» **Aim of the task**: Can you convert the data below into a Markdown table with the columns Number and Text, one numbered row per line, skipping blank lines and leaving out the pictures?

» **Data section**:
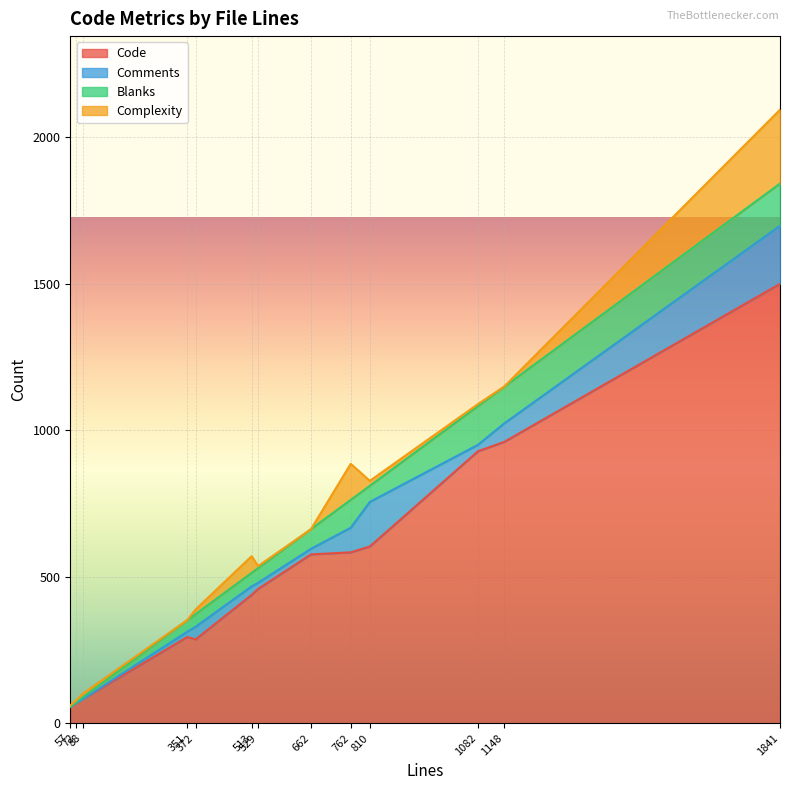

Does the chart display data point markers on the line(s)?

No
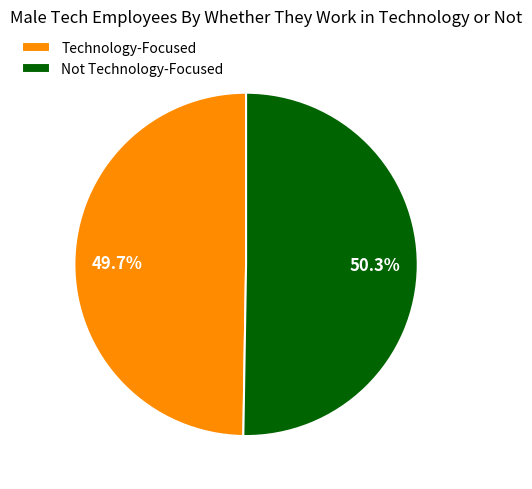

How many segments does this pie chart have?

2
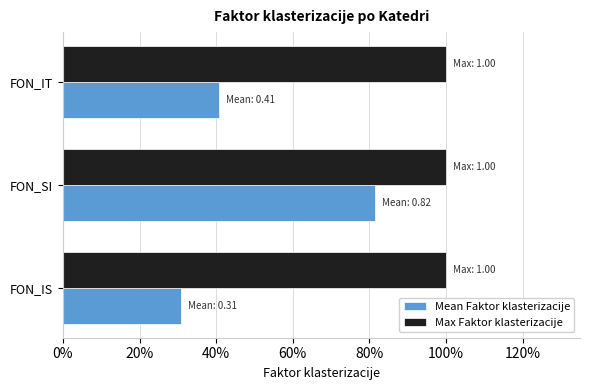

What are all the series names shown in the legend?

Mean Faktor klasterizacije, Max Faktor klasterizacije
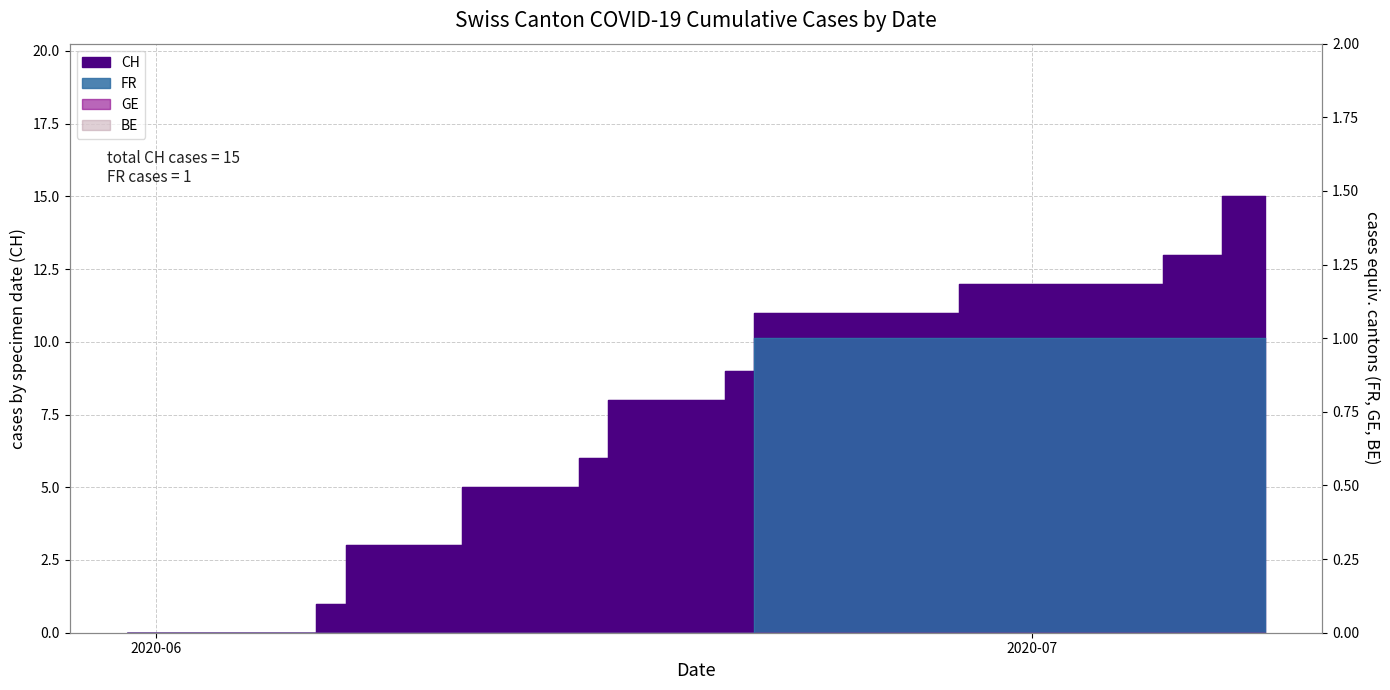

True or false: CH and FR intersect in this chart.

False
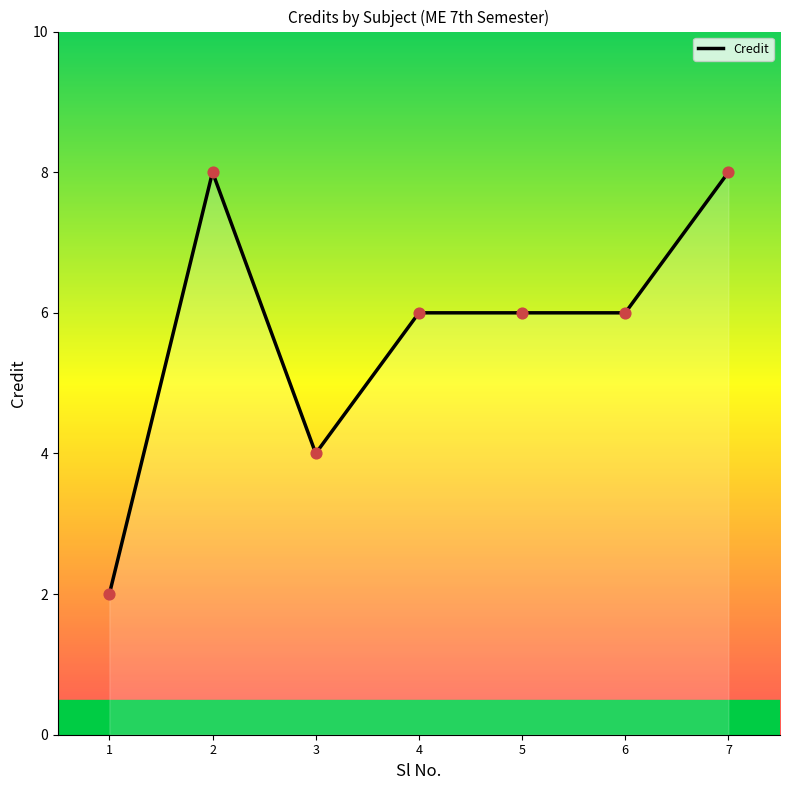

Between 7 and 5, which is larger?

7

» **Expected answer**:
| Number | Text |
|---|---|
| 1 | Does the chart display data point markers on the line(s)? |
| 2 | No |
| 3 | How many segments does this pie chart have? |
| 4 | 2 |
| 5 | What are all the series names shown in the legend? |
| 6 | Mean Faktor klasterizacije, Max Faktor klasterizacije |
| 7 | True or false: CH and FR intersect in this chart. |
| 8 | False |
| 9 | Between 7 and 5, which is larger? |
| 10 | 7 |